An exact, complete printout of the listing is wanted, minus its images.

Supplied records:
-----
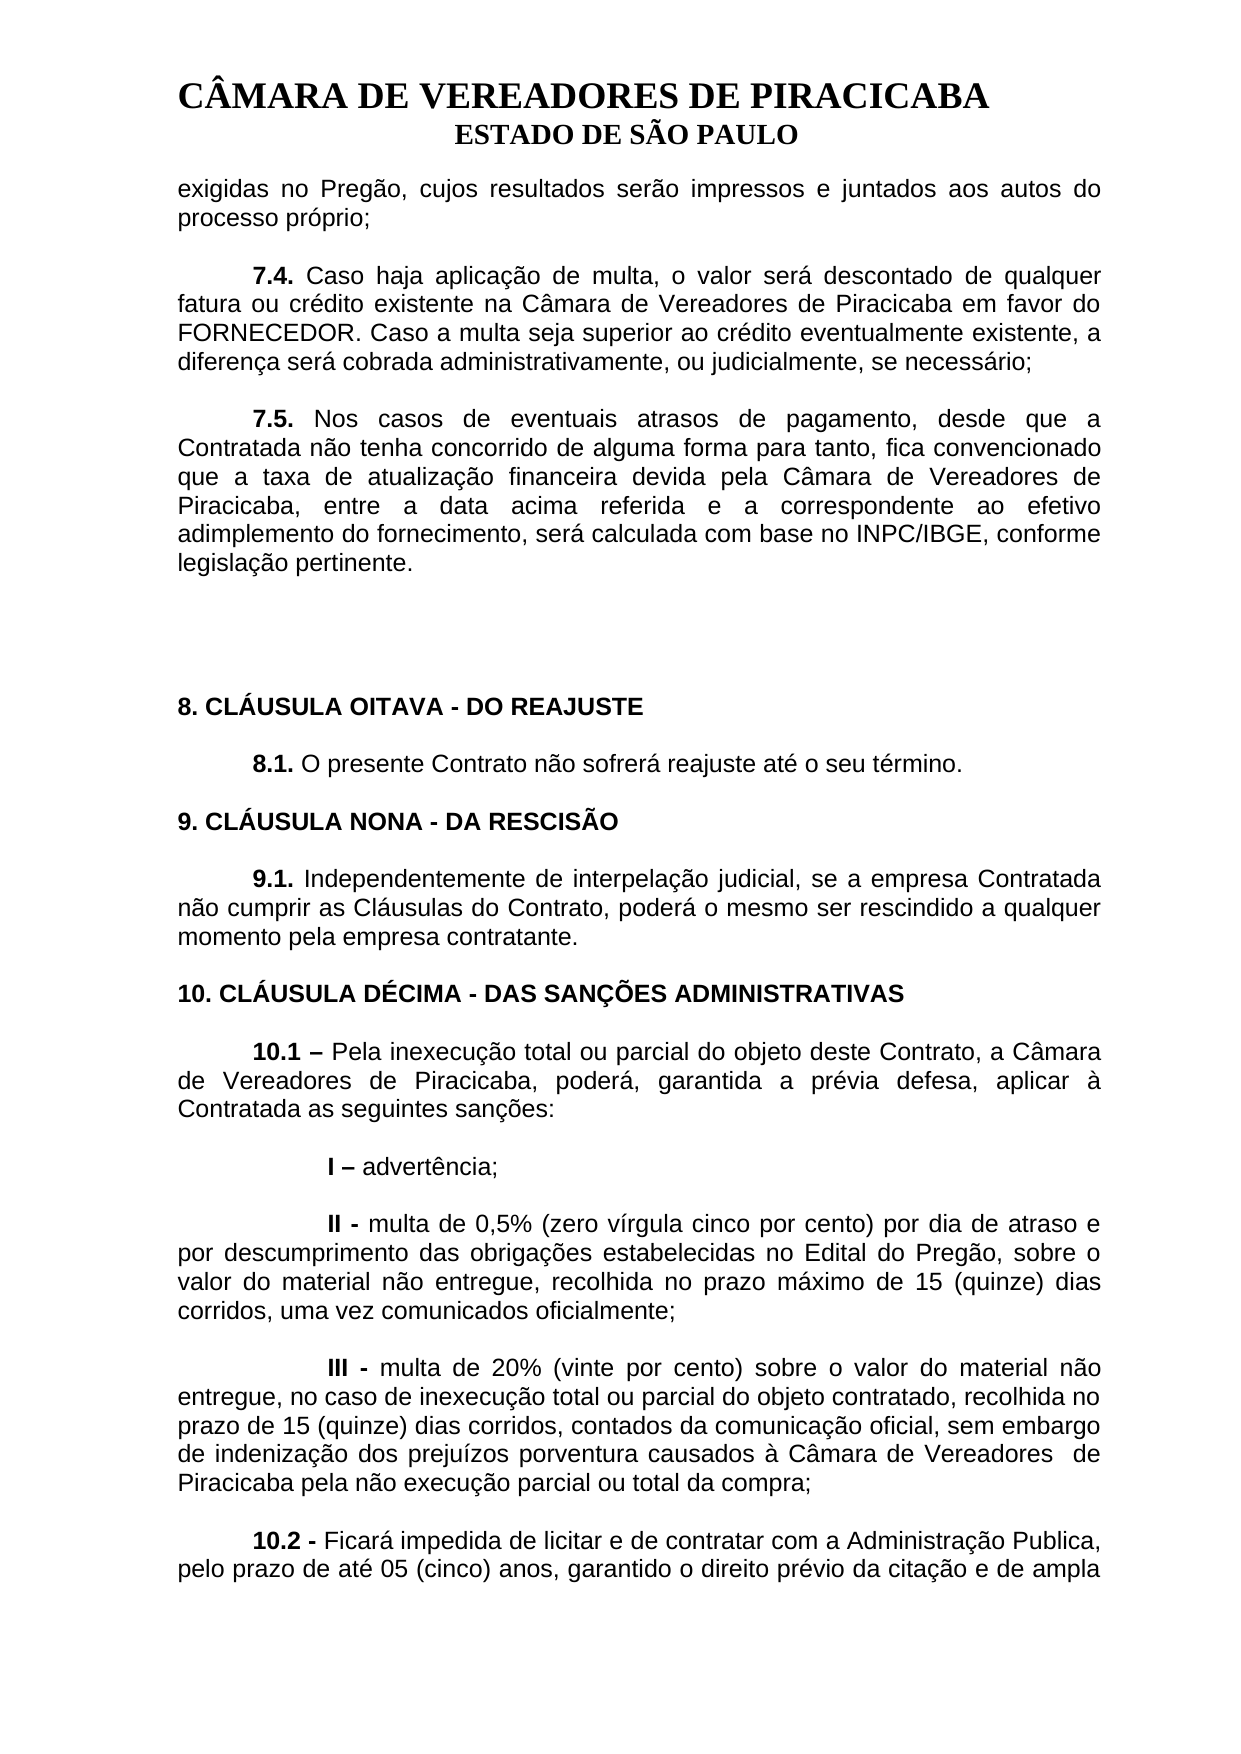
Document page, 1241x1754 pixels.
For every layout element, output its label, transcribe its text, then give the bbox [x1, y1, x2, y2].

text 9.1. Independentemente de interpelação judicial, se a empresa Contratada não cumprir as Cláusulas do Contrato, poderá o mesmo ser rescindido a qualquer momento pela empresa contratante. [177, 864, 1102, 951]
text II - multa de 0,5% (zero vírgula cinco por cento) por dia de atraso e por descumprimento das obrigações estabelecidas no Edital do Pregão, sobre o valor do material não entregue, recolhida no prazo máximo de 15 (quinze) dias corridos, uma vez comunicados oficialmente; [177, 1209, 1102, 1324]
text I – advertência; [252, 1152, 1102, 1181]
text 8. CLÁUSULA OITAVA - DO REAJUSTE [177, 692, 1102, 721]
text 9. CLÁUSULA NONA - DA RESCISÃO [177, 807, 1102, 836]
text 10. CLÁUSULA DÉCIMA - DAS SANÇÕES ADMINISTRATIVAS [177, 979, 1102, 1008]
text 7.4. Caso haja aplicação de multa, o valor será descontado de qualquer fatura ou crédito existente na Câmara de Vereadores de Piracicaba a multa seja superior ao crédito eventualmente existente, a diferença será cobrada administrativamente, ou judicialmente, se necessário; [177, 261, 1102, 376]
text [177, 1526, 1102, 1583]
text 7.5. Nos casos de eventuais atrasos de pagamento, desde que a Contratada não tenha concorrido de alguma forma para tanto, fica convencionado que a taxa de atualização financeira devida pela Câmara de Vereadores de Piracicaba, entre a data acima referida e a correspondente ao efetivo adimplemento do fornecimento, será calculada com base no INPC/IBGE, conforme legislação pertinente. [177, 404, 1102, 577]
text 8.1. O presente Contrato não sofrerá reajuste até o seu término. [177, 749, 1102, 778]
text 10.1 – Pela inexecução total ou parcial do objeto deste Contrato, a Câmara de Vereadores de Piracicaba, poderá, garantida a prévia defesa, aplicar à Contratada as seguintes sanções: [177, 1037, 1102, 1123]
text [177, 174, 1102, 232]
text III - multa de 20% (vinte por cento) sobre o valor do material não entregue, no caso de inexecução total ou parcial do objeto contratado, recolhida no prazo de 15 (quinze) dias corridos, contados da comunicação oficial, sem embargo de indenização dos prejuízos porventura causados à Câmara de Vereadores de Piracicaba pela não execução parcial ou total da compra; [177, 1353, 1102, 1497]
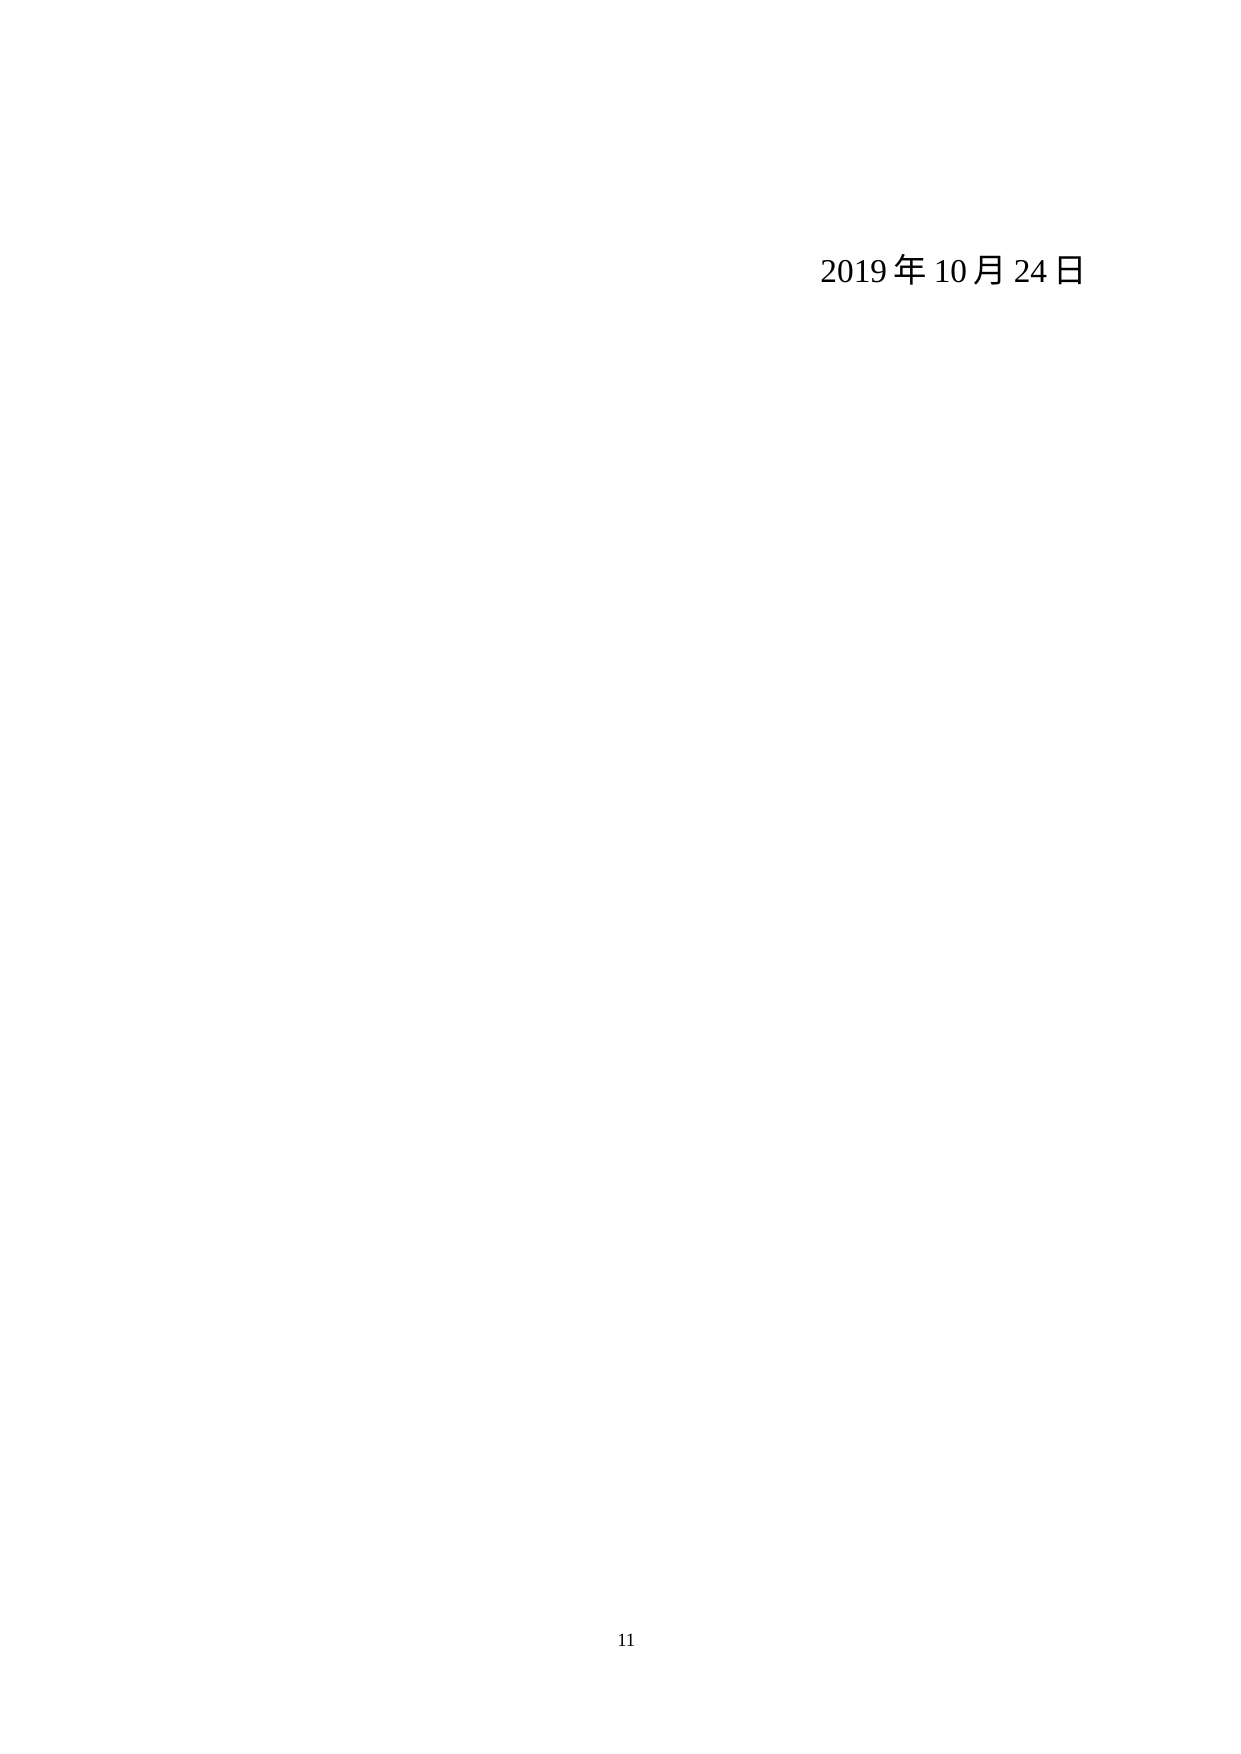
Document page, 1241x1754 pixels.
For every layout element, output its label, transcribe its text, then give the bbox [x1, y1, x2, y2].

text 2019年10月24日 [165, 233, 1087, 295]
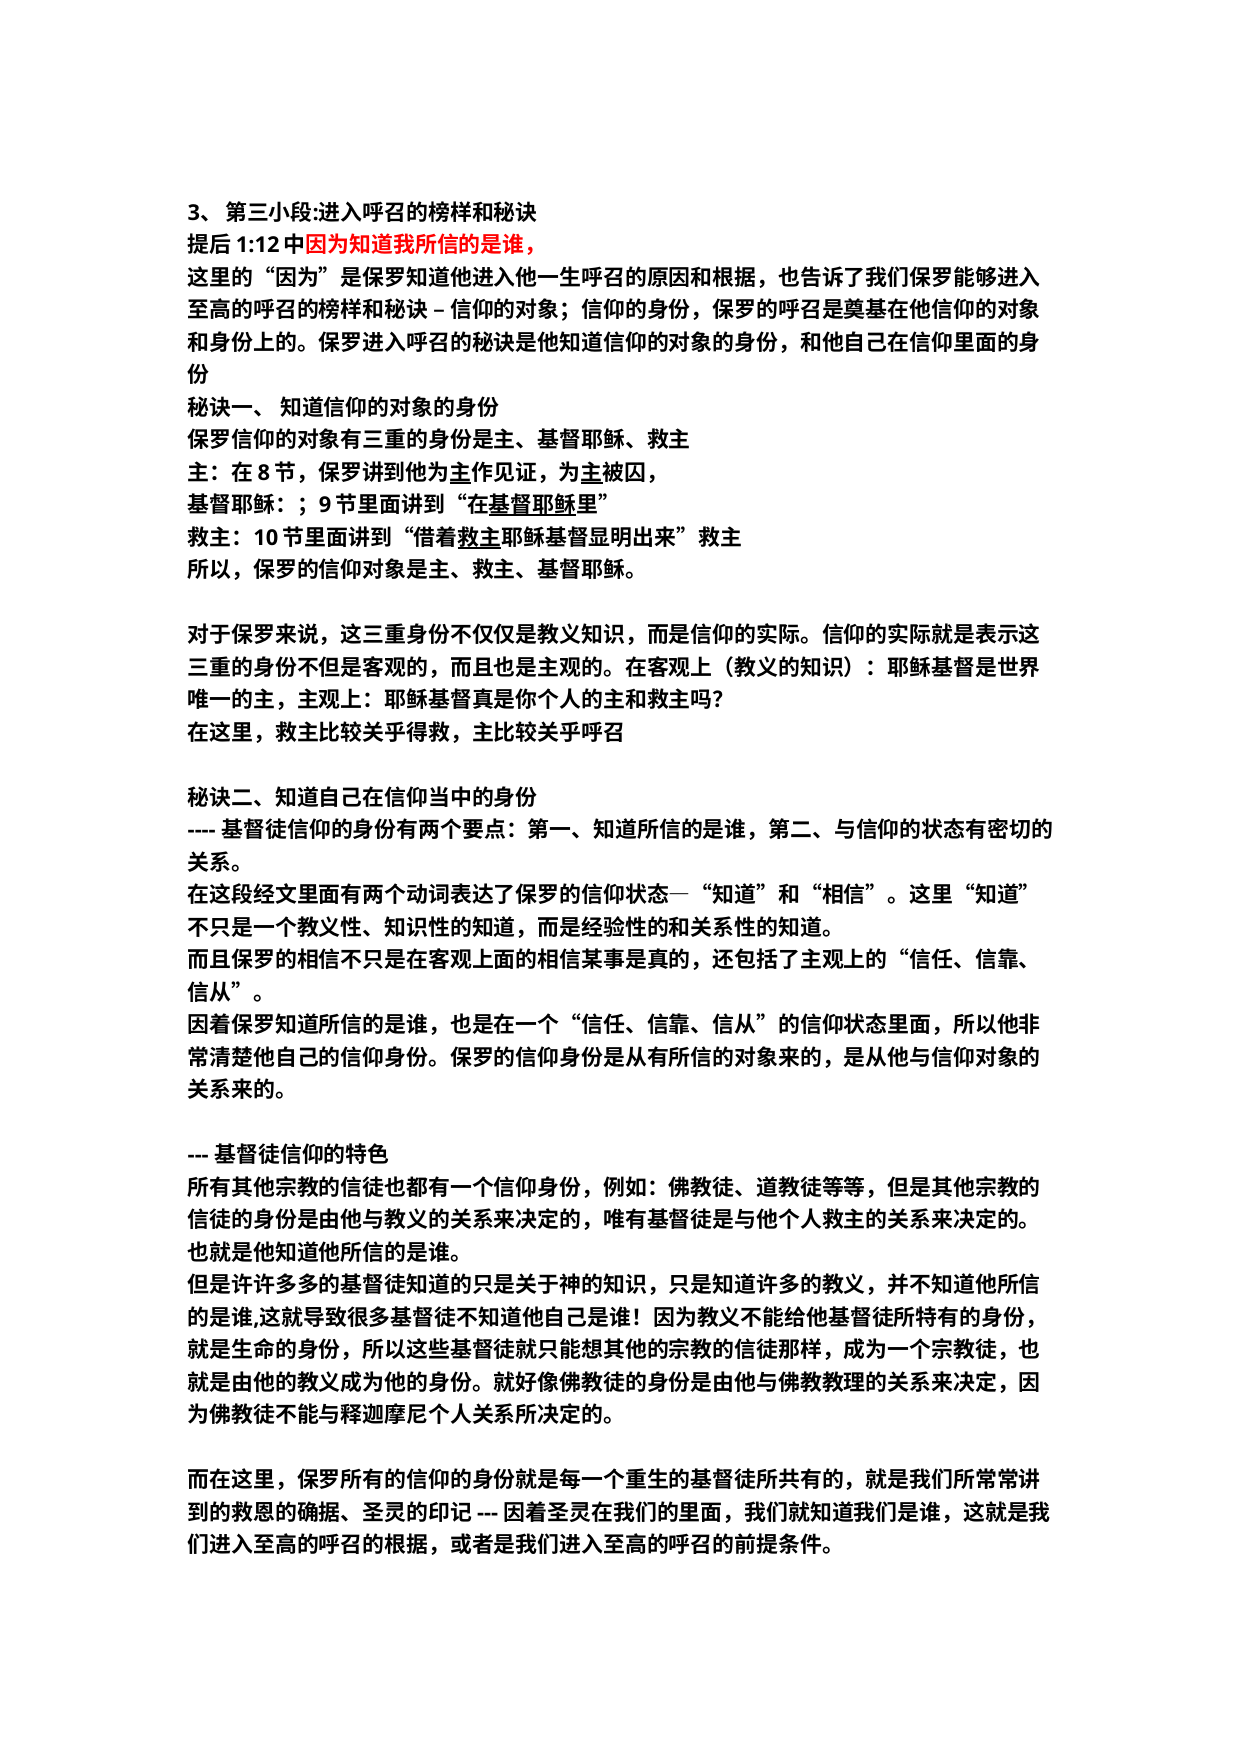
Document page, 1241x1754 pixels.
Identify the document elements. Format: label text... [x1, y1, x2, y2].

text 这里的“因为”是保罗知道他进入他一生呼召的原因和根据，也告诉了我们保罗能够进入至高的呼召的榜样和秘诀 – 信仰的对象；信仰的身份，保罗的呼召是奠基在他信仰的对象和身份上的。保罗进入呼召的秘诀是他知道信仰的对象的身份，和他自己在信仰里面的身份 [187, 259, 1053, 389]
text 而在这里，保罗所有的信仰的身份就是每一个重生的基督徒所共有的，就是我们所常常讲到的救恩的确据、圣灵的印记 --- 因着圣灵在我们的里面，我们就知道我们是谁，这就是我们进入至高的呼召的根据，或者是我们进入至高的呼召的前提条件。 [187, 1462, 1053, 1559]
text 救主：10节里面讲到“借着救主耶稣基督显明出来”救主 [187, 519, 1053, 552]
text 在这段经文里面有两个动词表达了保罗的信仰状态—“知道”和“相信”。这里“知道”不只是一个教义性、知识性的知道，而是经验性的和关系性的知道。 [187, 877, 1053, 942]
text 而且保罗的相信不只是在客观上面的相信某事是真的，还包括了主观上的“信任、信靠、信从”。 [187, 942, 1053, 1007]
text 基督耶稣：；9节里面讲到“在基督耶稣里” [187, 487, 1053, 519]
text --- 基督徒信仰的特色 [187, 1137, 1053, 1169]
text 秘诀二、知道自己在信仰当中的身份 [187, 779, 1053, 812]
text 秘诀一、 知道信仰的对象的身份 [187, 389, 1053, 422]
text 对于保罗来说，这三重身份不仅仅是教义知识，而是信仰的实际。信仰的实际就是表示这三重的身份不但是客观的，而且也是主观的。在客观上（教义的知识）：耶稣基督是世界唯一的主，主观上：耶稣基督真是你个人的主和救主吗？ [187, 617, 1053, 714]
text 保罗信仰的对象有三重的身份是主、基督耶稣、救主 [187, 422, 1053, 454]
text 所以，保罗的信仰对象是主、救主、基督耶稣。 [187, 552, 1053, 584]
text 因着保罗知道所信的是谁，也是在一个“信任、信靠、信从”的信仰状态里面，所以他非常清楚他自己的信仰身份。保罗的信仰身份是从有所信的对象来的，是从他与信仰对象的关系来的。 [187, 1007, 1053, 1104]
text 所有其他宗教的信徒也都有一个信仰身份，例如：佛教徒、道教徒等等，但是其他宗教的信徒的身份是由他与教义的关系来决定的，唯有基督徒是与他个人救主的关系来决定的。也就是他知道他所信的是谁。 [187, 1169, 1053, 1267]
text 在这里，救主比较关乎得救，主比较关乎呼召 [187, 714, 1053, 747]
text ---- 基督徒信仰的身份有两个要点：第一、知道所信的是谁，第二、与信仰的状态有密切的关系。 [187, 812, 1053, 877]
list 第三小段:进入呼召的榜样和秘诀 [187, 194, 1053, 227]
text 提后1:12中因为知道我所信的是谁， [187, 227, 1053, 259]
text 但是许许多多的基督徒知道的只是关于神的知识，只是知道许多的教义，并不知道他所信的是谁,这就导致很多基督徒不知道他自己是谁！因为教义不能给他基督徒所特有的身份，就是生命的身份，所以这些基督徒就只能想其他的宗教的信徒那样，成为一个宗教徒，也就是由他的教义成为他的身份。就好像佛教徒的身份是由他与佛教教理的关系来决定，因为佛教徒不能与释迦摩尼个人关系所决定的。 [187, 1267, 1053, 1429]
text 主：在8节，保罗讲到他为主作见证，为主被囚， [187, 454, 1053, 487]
-----
Finished task:
Document page, 1241x1754 pixels.
For every layout element, output its label, transcribe its text, then give the bbox [x1, y1, x2, y2].

text 9.1. Independentemente de interpelação judicial, se a empresa Contratada não cumprir as Cláusulas do Contrato, poderá o mesmo ser rescindido a qualquer momento pela empresa contratante. [177, 864, 1102, 951]
text II - multa de 0,5% (zero vírgula cinco por cento) por dia de atraso e por descumprimento das obrigações estabelecidas no Edital do Pregão, sobre o valor do material não entregue, recolhida no prazo máximo de 15 (quinze) dias corridos, uma vez comunicados oficialmente; [177, 1209, 1102, 1324]
text I – advertência; [252, 1152, 1102, 1181]
text 8. CLÁUSULA OITAVA - DO REAJUSTE [177, 692, 1102, 721]
text 9. CLÁUSULA NONA - DA RESCISÃO [177, 807, 1102, 836]
text 10. CLÁUSULA DÉCIMA - DAS SANÇÕES ADMINISTRATIVAS [177, 979, 1102, 1008]
text 7.4. Caso haja aplicação de multa, o valor será descontado de qualquer fatura ou crédito existente na Câmara de Vereadores de Piracicaba a multa seja superior ao crédito eventualmente existente, a diferença será cobrada administrativamente, ou judicialmente, se necessário; [177, 261, 1102, 376]
text [177, 1526, 1102, 1583]
text 7.5. Nos casos de eventuais atrasos de pagamento, desde que a Contratada não tenha concorrido de alguma forma para tanto, fica convencionado que a taxa de atualização financeira devida pela Câmara de Vereadores de Piracicaba, entre a data acima referida e a correspondente ao efetivo adimplemento do fornecimento, será calculada com base no INPC/IBGE, conforme legislação pertinente. [177, 404, 1102, 577]
text 8.1. O presente Contrato não sofrerá reajuste até o seu término. [177, 749, 1102, 778]
text 10.1 – Pela inexecução total ou parcial do objeto deste Contrato, a Câmara de Vereadores de Piracicaba, poderá, garantida a prévia defesa, aplicar à Contratada as seguintes sanções: [177, 1037, 1102, 1123]
text [177, 174, 1102, 232]
text III - multa de 20% (vinte por cento) sobre o valor do material não entregue, no caso de inexecução total ou parcial do objeto contratado, recolhida no prazo de 15 (quinze) dias corridos, contados da comunicação oficial, sem embargo de indenização dos prejuízos porventura causados à Câmara de Vereadores de Piracicaba pela não execução parcial ou total da compra; [177, 1353, 1102, 1497]
Document page, 1241x1754 pixels.
For every layout element, output its label, transcribe its text, then give the bbox [x1, y1, x2, y2].

text 2019年10月24日 [165, 233, 1087, 295]
Document page, 1241x1754 pixels.
Identify the document elements. Format: label text... [x1, y1, x2, y2].

text 这里的“因为”是保罗知道他进入他一生呼召的原因和根据，也告诉了我们保罗能够进入至高的呼召的榜样和秘诀 – 信仰的对象；信仰的身份，保罗的呼召是奠基在他信仰的对象和身份上的。保罗进入呼召的秘诀是他知道信仰的对象的身份，和他自己在信仰里面的身份 [187, 259, 1053, 389]
text 而在这里，保罗所有的信仰的身份就是每一个重生的基督徒所共有的，就是我们所常常讲到的救恩的确据、圣灵的印记 --- 因着圣灵在我们的里面，我们就知道我们是谁，这就是我们进入至高的呼召的根据，或者是我们进入至高的呼召的前提条件。 [187, 1462, 1053, 1559]
text 救主：10节里面讲到“借着救主耶稣基督显明出来”救主 [187, 519, 1053, 552]
text 在这段经文里面有两个动词表达了保罗的信仰状态—“知道”和“相信”。这里“知道”不只是一个教义性、知识性的知道，而是经验性的和关系性的知道。 [187, 877, 1053, 942]
text 而且保罗的相信不只是在客观上面的相信某事是真的，还包括了主观上的“信任、信靠、信从”。 [187, 942, 1053, 1007]
text 基督耶稣：；9节里面讲到“在基督耶稣里” [187, 487, 1053, 519]
text --- 基督徒信仰的特色 [187, 1137, 1053, 1169]
text 秘诀二、知道自己在信仰当中的身份 [187, 779, 1053, 812]
text 秘诀一、 知道信仰的对象的身份 [187, 389, 1053, 422]
text 对于保罗来说，这三重身份不仅仅是教义知识，而是信仰的实际。信仰的实际就是表示这三重的身份不但是客观的，而且也是主观的。在客观上（教义的知识）：耶稣基督是世界唯一的主，主观上：耶稣基督真是你个人的主和救主吗？ [187, 617, 1053, 714]
text 保罗信仰的对象有三重的身份是主、基督耶稣、救主 [187, 422, 1053, 454]
text 所以，保罗的信仰对象是主、救主、基督耶稣。 [187, 552, 1053, 584]
text 因着保罗知道所信的是谁，也是在一个“信任、信靠、信从”的信仰状态里面，所以他非常清楚他自己的信仰身份。保罗的信仰身份是从有所信的对象来的，是从他与信仰对象的关系来的。 [187, 1007, 1053, 1104]
text 所有其他宗教的信徒也都有一个信仰身份，例如：佛教徒、道教徒等等，但是其他宗教的信徒的身份是由他与教义的关系来决定的，唯有基督徒是与他个人救主的关系来决定的。也就是他知道他所信的是谁。 [187, 1169, 1053, 1267]
text 在这里，救主比较关乎得救，主比较关乎呼召 [187, 714, 1053, 747]
text ---- 基督徒信仰的身份有两个要点：第一、知道所信的是谁，第二、与信仰的状态有密切的关系。 [187, 812, 1053, 877]
list 第三小段:进入呼召的榜样和秘诀 [187, 194, 1053, 227]
text 提后1:12中因为知道我所信的是谁， [187, 227, 1053, 259]
text 但是许许多多的基督徒知道的只是关于神的知识，只是知道许多的教义，并不知道他所信的是谁,这就导致很多基督徒不知道他自己是谁！因为教义不能给他基督徒所特有的身份，就是生命的身份，所以这些基督徒就只能想其他的宗教的信徒那样，成为一个宗教徒，也就是由他的教义成为他的身份。就好像佛教徒的身份是由他与佛教教理的关系来决定，因为佛教徒不能与释迦摩尼个人关系所决定的。 [187, 1267, 1053, 1429]
text 主：在8节，保罗讲到他为主作见证，为主被囚， [187, 454, 1053, 487]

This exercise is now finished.